L’uomo è stato ritrovato dai dipendenti del bar Centrale che, notando un grosso involucro incastrato tra la piattaforma esterna del locale e l’argine del fiume, hanno subito telefonato ai Carabinieri. Dai primi esami risulta che il cadavere doveva avere 70-75 anni, non presenta segni di violenza e, a parte una maglietta, non aveva indosso nessun effetto personale. Le mani erano legate dietro alla schiena e l’involucro che lo ricopriva era fissato con delle corde.

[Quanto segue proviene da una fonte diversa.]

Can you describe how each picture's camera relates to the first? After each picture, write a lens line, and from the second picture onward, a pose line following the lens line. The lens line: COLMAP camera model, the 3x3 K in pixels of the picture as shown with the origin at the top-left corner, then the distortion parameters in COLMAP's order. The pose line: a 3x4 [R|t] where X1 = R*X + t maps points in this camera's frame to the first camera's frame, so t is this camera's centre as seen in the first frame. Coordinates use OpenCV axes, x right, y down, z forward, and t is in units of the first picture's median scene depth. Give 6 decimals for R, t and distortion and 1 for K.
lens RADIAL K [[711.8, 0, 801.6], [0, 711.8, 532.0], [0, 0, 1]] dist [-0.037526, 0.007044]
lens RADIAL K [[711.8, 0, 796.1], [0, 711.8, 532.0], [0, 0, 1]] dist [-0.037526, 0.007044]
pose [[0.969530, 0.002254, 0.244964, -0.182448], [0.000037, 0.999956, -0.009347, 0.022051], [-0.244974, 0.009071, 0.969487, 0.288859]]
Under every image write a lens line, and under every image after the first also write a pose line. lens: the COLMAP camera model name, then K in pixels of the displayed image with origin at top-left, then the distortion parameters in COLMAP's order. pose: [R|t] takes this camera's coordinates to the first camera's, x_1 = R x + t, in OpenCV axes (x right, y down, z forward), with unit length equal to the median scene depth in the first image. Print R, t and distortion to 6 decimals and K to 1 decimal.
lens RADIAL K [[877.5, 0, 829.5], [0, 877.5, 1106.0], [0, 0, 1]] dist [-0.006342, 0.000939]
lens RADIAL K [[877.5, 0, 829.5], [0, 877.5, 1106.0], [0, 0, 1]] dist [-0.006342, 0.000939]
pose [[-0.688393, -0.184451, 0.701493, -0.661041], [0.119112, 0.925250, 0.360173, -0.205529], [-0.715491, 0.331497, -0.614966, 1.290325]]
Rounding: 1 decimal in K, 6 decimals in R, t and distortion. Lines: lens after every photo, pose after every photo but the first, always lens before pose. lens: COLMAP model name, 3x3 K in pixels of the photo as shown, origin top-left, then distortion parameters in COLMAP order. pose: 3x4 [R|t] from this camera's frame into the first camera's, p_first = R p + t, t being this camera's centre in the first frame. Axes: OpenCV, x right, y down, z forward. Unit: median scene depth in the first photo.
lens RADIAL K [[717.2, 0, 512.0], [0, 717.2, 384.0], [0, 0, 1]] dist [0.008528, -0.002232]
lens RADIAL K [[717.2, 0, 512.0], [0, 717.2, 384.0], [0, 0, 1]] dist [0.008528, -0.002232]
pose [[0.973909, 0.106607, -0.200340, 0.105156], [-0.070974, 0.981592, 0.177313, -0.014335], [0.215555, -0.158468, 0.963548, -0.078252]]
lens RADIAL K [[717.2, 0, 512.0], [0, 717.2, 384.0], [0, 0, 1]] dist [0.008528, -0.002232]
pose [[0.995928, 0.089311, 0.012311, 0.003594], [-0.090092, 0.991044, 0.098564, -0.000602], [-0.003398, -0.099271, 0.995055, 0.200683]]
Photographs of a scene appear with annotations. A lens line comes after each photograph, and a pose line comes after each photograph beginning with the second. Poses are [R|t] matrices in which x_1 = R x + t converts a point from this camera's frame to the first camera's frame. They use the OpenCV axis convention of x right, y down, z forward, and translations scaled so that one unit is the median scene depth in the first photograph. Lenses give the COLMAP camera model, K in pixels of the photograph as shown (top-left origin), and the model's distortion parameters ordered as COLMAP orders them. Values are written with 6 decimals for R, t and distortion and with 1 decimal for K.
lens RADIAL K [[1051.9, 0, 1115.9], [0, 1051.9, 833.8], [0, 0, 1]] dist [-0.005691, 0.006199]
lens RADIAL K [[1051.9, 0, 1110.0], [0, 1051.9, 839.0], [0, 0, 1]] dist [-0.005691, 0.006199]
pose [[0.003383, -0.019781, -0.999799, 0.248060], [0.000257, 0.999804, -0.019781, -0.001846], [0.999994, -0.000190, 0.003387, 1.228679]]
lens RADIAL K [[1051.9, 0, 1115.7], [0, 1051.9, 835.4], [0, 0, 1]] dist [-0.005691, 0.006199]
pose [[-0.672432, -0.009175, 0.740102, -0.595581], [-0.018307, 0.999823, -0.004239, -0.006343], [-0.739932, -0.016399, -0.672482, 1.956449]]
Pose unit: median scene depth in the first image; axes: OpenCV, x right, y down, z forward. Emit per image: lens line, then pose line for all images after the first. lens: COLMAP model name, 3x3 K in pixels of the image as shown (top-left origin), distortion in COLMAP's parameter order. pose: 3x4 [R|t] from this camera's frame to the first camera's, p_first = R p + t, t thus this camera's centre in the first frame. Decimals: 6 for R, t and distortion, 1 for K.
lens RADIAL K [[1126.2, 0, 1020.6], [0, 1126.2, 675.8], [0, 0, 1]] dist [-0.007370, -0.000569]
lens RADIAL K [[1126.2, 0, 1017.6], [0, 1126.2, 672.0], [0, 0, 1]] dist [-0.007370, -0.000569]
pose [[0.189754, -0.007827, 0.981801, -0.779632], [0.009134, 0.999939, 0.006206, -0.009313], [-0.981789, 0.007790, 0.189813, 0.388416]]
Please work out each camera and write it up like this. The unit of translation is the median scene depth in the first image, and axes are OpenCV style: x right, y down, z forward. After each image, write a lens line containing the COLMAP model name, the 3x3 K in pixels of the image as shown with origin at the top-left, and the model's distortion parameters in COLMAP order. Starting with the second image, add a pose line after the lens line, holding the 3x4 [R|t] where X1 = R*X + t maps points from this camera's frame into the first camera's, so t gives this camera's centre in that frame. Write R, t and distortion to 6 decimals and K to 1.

La donna è stata ritrovata a 150 metri di distanza dai titolari della pizzeria La vela sulla riva del Canale di Mezzo. I coniugi Bertoldi hanno visto una massa ingombrante tra le alghe e l’hanno tirata a riva con un rampino. Quando dall’acqua è affiorato un braccio gonfio, hanno immediatamente chiamato le Forze dell’Ordine. Di età tra i 60 e i 65 anni, il secondo corpo, anch’esso con le mani legate, indossava una polo blu e una gonna rossa e nel reggiseno nascondeva due rotoli di banconote di 120 e 80 euro.

Secondo gli inquirenti i cadaveri, prima del loro ritrovamento, potrebbero aver percorso diversi chilometri a causa delle forti correnti presenti nel lago a causa delle piogge dei giorni scorsi. L’individuazione del luogo di provenienza dei deceduti è complicata dal fatto che a Peschiera il lago si dirama in tre distinti corsi d’acqua: al momento l’unica ipotesi formulata è che le morti possano essere avvenuto per strangolamento.